Friday, July 30, 2010

Pillow Talk and Bed Partners

For as long as I've owned them, I've always had this thing about cats sleeping on my head. I'm not ok with the concept. Maybe it's the fact their little feet, which step in their litter box, get into your face. Maybe it's because I used to be allergic to them and hair on my pillow meant an eternal runny nose, multiple sneezes, and puffy eyes. Maybe it's just because I'm really particular about how I sleep.

Regardless of the reason, for whatever matter, my track record in following through with this personal preference rule is abysmal. My oldest (and now dead and decomposing) cat, a devotee of my dad, kept his thinning hair covered at night with her calico pelt. The first night I spent over at a guy's I used to see, I asked specifically if his territorial cream-colored she-beast was prone to staking her nighttime claim around his pillows. He said never, but the next morning, I woke up to her nesting quite contentedly in my hair. As I reached up to move her, she bit me. That is what you get for taking another woman's pillow, apparently, even if she's not the same species.

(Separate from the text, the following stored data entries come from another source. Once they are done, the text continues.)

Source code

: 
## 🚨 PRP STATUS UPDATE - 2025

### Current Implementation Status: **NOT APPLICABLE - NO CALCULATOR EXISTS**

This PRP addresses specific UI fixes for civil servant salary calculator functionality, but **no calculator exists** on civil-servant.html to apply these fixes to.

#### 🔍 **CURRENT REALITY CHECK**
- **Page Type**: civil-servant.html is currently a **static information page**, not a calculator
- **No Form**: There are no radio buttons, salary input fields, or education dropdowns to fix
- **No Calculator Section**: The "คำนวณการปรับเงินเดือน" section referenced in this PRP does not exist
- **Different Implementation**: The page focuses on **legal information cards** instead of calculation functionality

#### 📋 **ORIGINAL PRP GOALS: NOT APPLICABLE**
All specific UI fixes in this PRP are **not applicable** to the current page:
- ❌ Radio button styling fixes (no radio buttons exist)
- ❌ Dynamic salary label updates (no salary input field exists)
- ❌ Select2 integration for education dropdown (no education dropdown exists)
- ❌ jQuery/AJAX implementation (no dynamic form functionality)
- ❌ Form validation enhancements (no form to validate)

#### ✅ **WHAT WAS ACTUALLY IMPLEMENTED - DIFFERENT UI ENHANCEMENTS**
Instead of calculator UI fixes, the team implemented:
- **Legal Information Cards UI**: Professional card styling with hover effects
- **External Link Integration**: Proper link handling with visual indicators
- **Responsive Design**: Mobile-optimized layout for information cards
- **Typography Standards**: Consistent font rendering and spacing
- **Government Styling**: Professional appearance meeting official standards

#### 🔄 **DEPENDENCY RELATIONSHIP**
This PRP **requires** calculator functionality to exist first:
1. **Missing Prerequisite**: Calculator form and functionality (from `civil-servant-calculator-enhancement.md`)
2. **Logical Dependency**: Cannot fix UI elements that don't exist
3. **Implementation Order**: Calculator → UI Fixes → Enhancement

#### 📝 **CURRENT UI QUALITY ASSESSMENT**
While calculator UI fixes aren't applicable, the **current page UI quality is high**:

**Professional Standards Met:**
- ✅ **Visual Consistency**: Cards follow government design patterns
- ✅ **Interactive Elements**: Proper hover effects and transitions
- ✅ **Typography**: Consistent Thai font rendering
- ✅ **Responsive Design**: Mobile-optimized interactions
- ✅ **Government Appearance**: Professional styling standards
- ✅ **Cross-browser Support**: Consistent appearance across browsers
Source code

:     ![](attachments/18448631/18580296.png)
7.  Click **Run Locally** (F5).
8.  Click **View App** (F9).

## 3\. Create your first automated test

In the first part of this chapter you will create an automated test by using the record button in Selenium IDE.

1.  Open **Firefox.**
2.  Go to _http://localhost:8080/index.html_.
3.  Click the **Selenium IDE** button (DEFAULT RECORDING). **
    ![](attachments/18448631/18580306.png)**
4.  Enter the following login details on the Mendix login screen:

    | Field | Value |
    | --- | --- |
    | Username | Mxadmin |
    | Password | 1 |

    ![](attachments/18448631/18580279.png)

Nicholai la Citta (pronounced "NEEK-o-LIE la CHEETA), aliases "Nicco," "Piccolo Niccolo," "Raccoon Cat," and when annoying, "The Whiny Pussy," with a name much longer than his body-- Nicholas the City, when translated out of Italian like his namesake-- sleep exclusively on my pillows on the nights I have cat custody: First, the ones of the right side of the bed, and then on mine.


Evidence.

I share. This may be because he's growing up so fast, and as I said wistfully to Alli and Emily yesterday, "Sometimes I wish he needed me more." As they say, cat people thrive on rejection.

XOXO

The original Nicholai, head waiter of Coquinarius in Florence. Small, dark, a fan of cigarettes, and with entirely too
much energy for someone that small and sprightly. Exactly like the cat. Exactly why we named him after our favorite Itai.